U.N. Remains Barred from Visiting U.S. Prisons Amid Abuse Charges By Thalif Deen

UNITED NATIONS, Jul 22 2015 (IPS) – When U.S. President Barack Obama visited the El Reno Correctional Facility in Oklahoma last week to check on living conditions of prisoners incarcerated there, no one in authority could prevent him from visiting the prison.

Obama, the first sitting president to visit a federal penitentiary, said “in too many places, black boys and black men, and Latino boys and Latino men experience being treated different under the law.”

The visit itself was described as “unprecedented” and “historic.”

But the United Nations has not been as lucky as the U.S. president was. Several U.N. officials, armed with mandates from the Geneva-based Human Rights Council, have been barred from U.S. penitentiaries which are routinely accused of being steeped in a culture of violence.

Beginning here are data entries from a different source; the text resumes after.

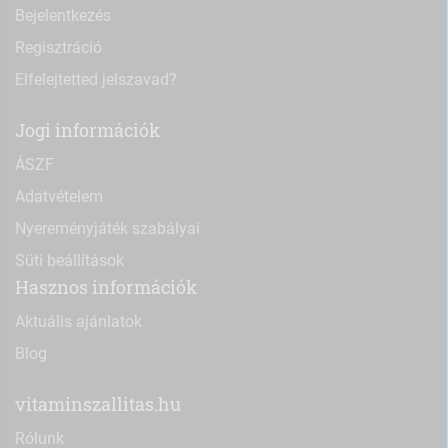
Bejelentkezés
Regisztráció
Elfelejtetted jelszavad?
Jogi információk
ÁSZF
Adatvételem
Nyereményjáték szabályai
Süti beállítások
Hasznos információk
Aktuális ajánlatok
Blog
vitaminszallitas.hu
Rólunk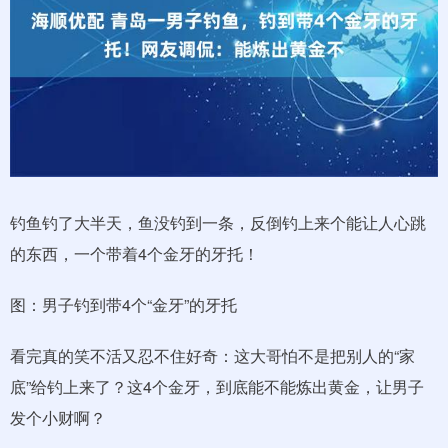
钓鱼钓了大半天，鱼没钓到一条，反倒钓上来个能让人心跳
的东西，一个带着4个金牙的牙托！
图：男子钓到带4个“金牙”的牙托
看完真的笑不活又忍不住好奇：这大哥怕不是把别人的“家
底”给钓上来了？这4个金牙，到底能不能炼出黄金，让男子
发个小财啊？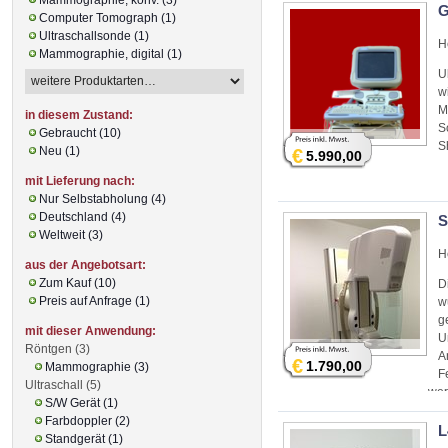
G
Computer Tomograph (1)
Ultraschallsonde (1)
H
Mammographie, digital (1)
U
w
M
in diesem Zustand:
S
Gebraucht (10)
S
Neu (1)
€
5.990,00
mit Lieferung nach:
Nur Selbstabholung (4)
Deutschland (4)
S
Weltweit (3)
H
aus der Angebotsart:
Zum Kauf (10)
D
Preis auf Anfrage (1)
w
g
mit dieser Anwendung:
U
Röntgen (3)
A
€
1.790,00
Mammographie (3)
F
Ultraschall (5)
wer
S/W Gerät (1)
Farbdoppler (2)
L
Standgerät (1)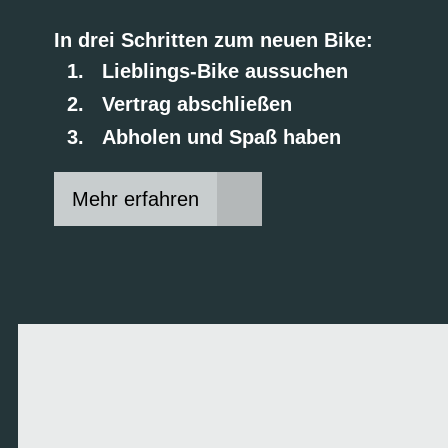
In drei Schritten zum neuen Bike:
Lieblings-Bike aussuchen
Vertrag abschließen
Abholen und Spaß haben
Mehr erfahren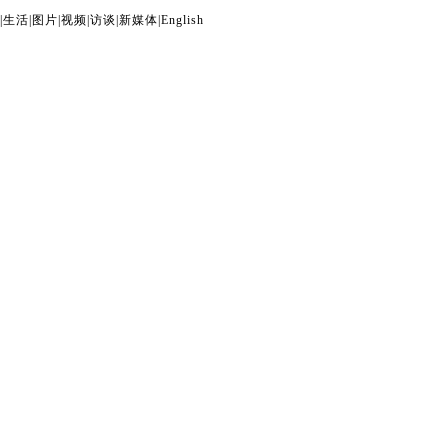
|
生活
|
图片
|
视频
|
访谈
|
新媒体
|
English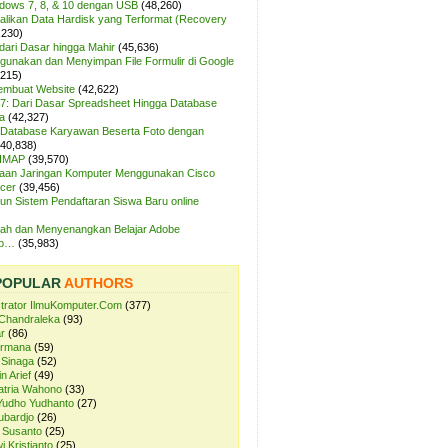
ndows 7, 8, & 10 dengan USB
(48,260)
likan Data Hardisk yang Terformat (Recovery
,230)
dari Dasar hingga Mahir
(45,636)
unakan dan Menyimpan File Formulir di Google
,215)
Membuat Website
(42,622)
7: Dari Dasar Spreadsheet Hingga Database
a
(42,327)
Database Karyawan Beserta Foto dengan
(40,838)
 IMAP
(39,570)
aan Jaringan Komputer Menggunakan Cisco
cer
(39,456)
n Sistem Pendaftaran Siswa Baru online
ah dan Menyenangkan Belajar Adobe
op…
(35,983)
POPULAR
AUTHORS
strator IlmuKomputer.Com
(377)
Chandraleka
(93)
r
(86)
ermana
(59)
 Sinaga
(52)
n Arief
(49)
atria Wahono
(33)
Yudho Yudhanto
(27)
ubardjo
(26)
 Susanto
(25)
i Kristianto
(25)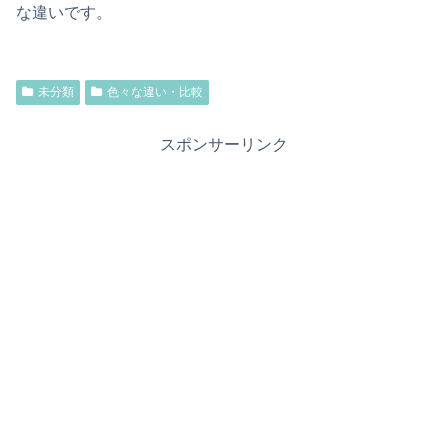
な違いです。
未分類
色々な違い・比較
スポンサーリンク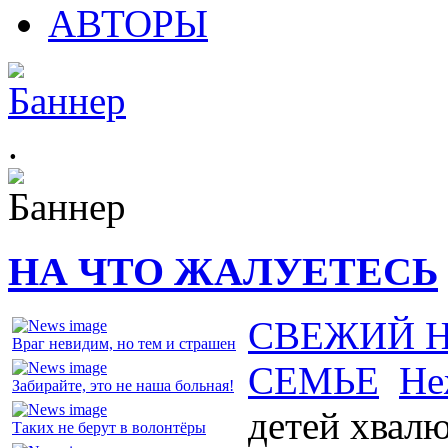
АВТОРЫ
.
НА ЧТО ЖАЛУЕТЕСЬ
СВЕЖИЙ 
Враг невидим, но тем и страшен
СЕМЬЕ
Не
Забирайте, это не наша больная!
детей хвал
Таких не берут в волонтёры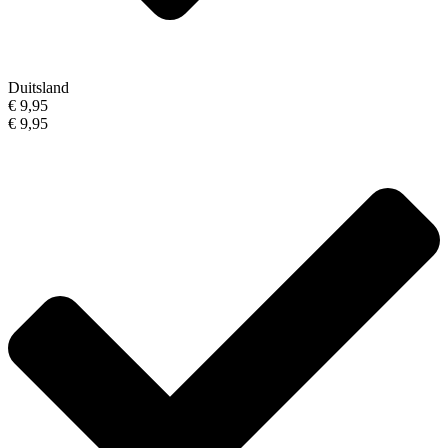
Duitsland
€ 9,95
€ 9,95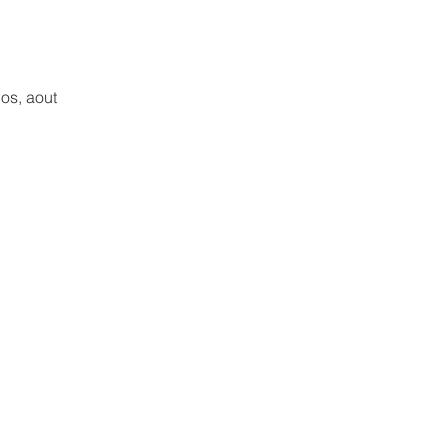
os, aout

Back in 1998, Radhika Coomaraswamy, the U.N. Special Rapporteur on Violence Against Women, was barred from visiting three Michigan prisons to probe sexual misconduct against women prisoners.

Although she had made extensive preparations to interview inmates, Michigan Governor John Engler barred Coomaraswamy on the eve of her proposed visit.

The late Senator Jesse Helms, former chairman of the powerful Senate Foreign Relations Committee, blocked a proposed prison visit by Bacre Waly Ndiaye, head of the U.N. Human Rights Office in New York, who was planning to observe living conditions in some of the U.S. prisons.

Obama’s visit has prompted the United Nations to give another shot at seeking permission to visit the U.S. prison system.

The U.N. Special Rapporteur on torture, Juan E. Méndez, and the Chairperson of the Working Group on Arbitrary Detention, Seong-Phil Hong, have jointly called on the U.S. government to facilitate their requests for an official visit to U.S. prisons to advance criminal justice reform.

“I look forward to working with the U.S. Department of Justice on the special study commissioned by the President on the need to regulate solitary confinement, which affects 80,000 inmates in the United States, in most cases for periods of months and years,” Méndez said early this week.